COMPITO ASSEGNATO 1: Modifica i record partendo dalla riga che contiene "family: Ranunculaceae" e arrivando fino alla fine dei record. Riscrivi soltanto queste righe, con "località" al posto di "locality" e tutto il resto invariato.

FONTE:
Fattispecie e iter processuale

Nella vicenda esaminata dalla Suprema Corte un uomo, prima della domanda di divorzio, aveva conferito l’intero TFR maturato in azienda in un fondo previdenziale complementare. L’ex moglie, titolare di assegno divorzile (pari a 1200 euro mensili innalzati in sede territoriale rispetto agli iniziali 800 euro stabiliti dal Tribunale), chiedeva la corresponsione del 40% del TFR dell’ex marito ai sensi dell’art. 12 bis legge n. 898/1970.

Il Tribunale, in prima battuta, aveva accolto la richiesta interposta dalla donna, condannando l’uomo a versare la somma di 98.515 euro, oltre interessi dalla domanda al saldo. Tuttavia, la Corte d’Appello meneghina aveva in seguito ribaltato la decisione, sostenendo che le somme versate dall’ex marito in un fondo di previdenza complementare per la pensione integrativa per il periodo 1996-2020 non potevano essere considerate “TFR percepito” ai sensi dell’art. 12 bis della legge n. 898/1970.

Pertanto, la Corte territoriale aveva escluso che le somme versate nel fondo potessero essere computate come “percepite” e quindi incluse nel calcolo della quota spettante all’ex coniuge. La decisione è stata impugnata con ricorso per cassazione.

La Prima Sezione Civile della Cassazione, con l’ordinanza interlocutoria n. 8375 del 30 marzo 2025 (alla quale avevamo già dedicato un approfondito commento), aveva  disposto il rinvio della causa per la trattazione in pubblica udienza, per la natura delle problematiche coinvolte e per l’incidenza delle soluzioni su diversi settori del diritto, oltre che per la diffusa possibilità di applicazione.

COMPITO ASSEGNATO 2: Secondo la fonte, quale somma il Tribunale aveva condannato l'uomo a versare?

VOCI DEL DATASET:
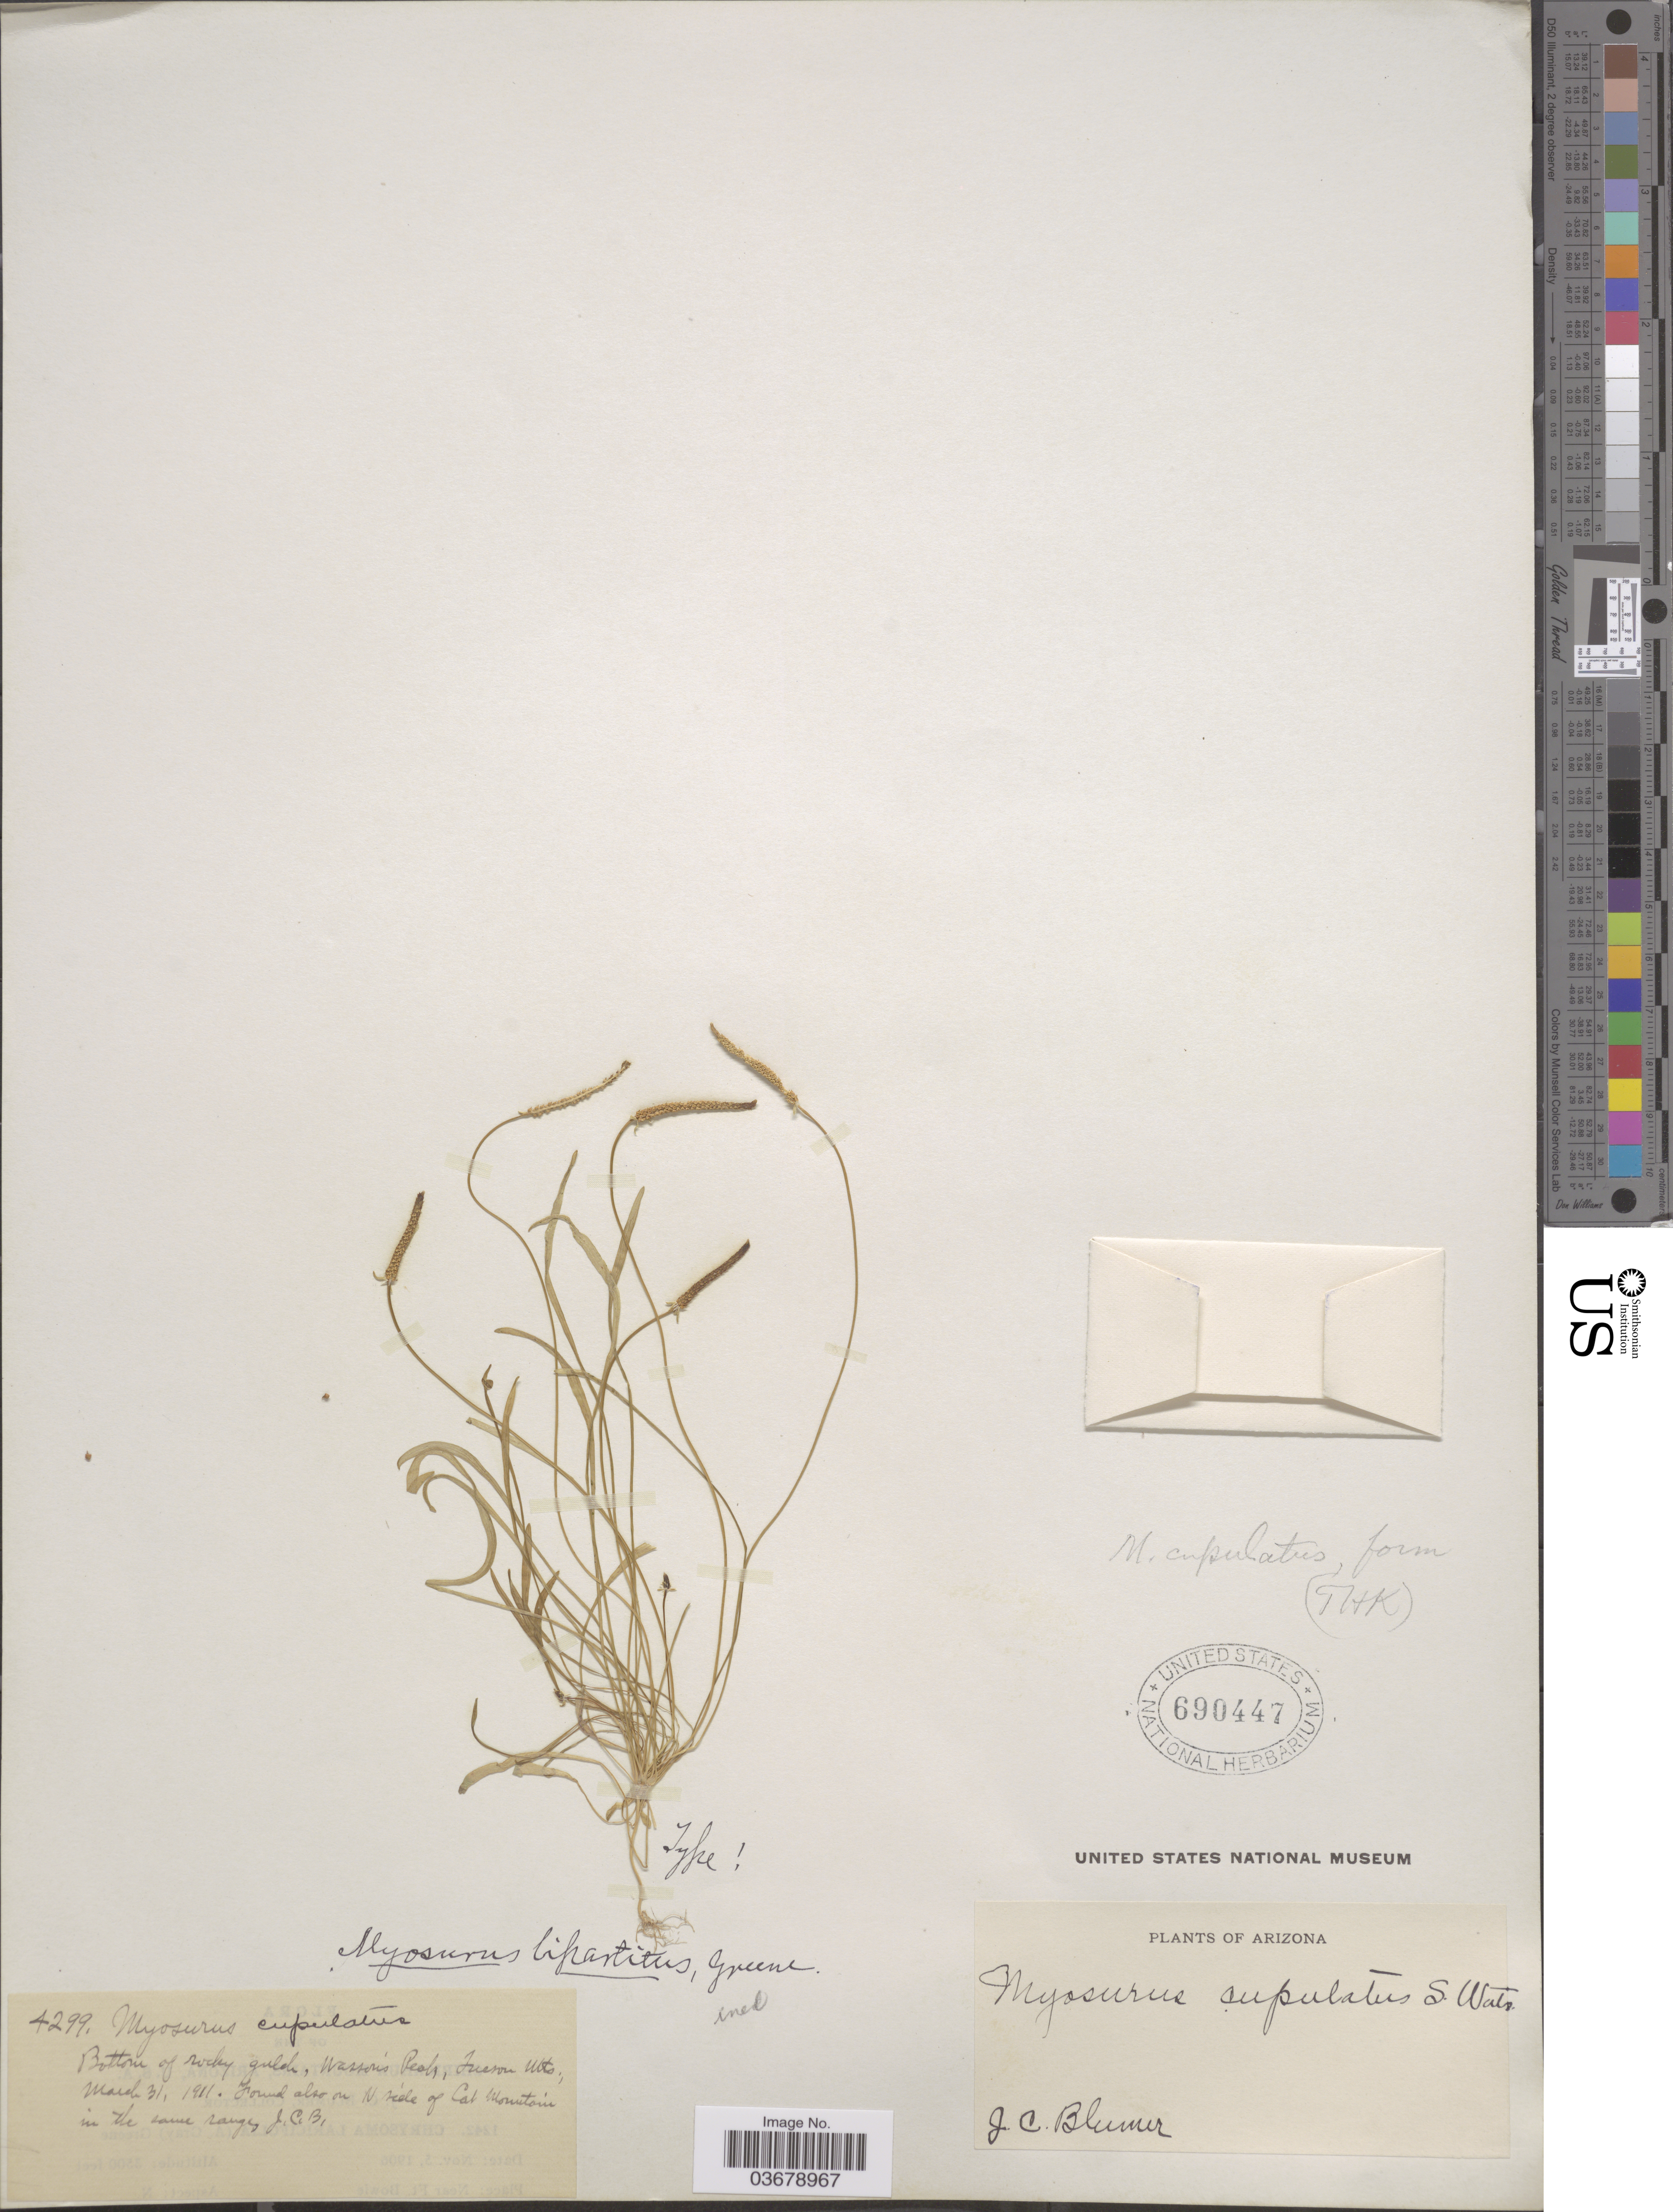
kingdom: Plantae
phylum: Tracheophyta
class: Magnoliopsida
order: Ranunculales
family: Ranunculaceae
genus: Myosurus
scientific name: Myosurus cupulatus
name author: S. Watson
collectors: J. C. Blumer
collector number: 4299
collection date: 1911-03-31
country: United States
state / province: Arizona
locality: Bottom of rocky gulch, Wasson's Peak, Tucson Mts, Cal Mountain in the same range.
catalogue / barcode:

RISPOSTA COMPLETA 1:
family: Ranunculaceae
genus: Myosurus
scientific name: Myosurus cupulatus
name author: S. Watson
collectors: J. C. Blumer
collector number: 4299
collection date: 1911-03-31
country: United States
state / province: Arizona
località: Bottom of rocky gulch, Wasson's Peak, Tucson Mts, Cal Mountain in the same range.
catalogue / barcode:

RISPOSTA COMPLETA 2: 98.515 euro, oltre interessi dalla domanda al saldo.